→ **Requirement**
Repeat each record exactly as written, and drop any images.

Data records:
******
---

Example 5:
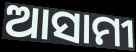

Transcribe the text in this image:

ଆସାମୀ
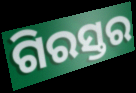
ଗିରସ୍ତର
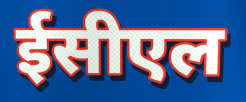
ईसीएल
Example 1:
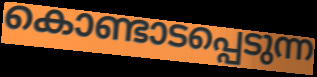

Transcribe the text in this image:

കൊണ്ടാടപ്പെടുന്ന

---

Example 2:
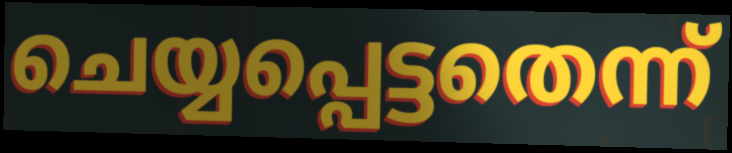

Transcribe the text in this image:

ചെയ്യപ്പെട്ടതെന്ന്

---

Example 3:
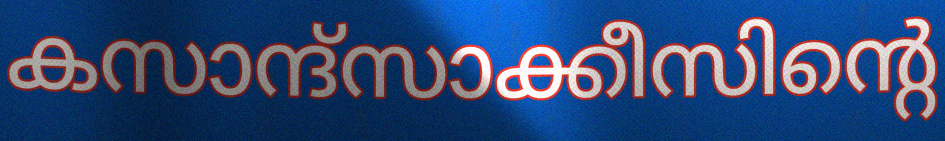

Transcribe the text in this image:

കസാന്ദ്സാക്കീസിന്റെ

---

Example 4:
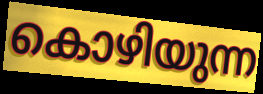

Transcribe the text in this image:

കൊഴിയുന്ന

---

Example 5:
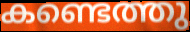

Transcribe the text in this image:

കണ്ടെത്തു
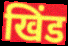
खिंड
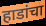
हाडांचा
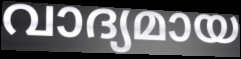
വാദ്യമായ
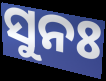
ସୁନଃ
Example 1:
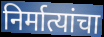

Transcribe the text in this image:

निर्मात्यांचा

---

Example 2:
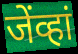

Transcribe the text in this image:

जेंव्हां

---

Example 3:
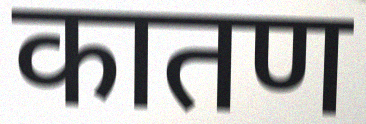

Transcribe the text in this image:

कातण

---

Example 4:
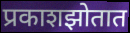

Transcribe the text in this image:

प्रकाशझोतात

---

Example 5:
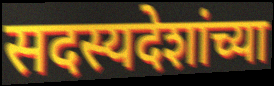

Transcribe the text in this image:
******
→ **Solution to this task**
---

Example 5:

Transcribe the text in this image:

ଆସାମୀ
ଗିରସ୍ତର
ईसीएल
Example 1:

Transcribe the text in this image:

കൊണ്ടാടപ്പെടുന്ന

---

Example 2:

Transcribe the text in this image:

ചെയ്യപ്പെട്ടതെന്ന്

---

Example 3:

Transcribe the text in this image:

കസാന്ദ്സാക്കീസിന്റെ

---

Example 4:

Transcribe the text in this image:

കൊഴിയുന്ന

---

Example 5:

Transcribe the text in this image:

കണ്ടെത്തു
खिंड
हाडांचा
വാദ്യമായ
ସୁନଃ
Example 1:

Transcribe the text in this image:

निर्मात्यांचा

---

Example 2:

Transcribe the text in this image:

जेंव्हां

---

Example 3:

Transcribe the text in this image:

कातण

---

Example 4:

Transcribe the text in this image:

प्रकाशझोतात

---

Example 5:

Transcribe the text in this image:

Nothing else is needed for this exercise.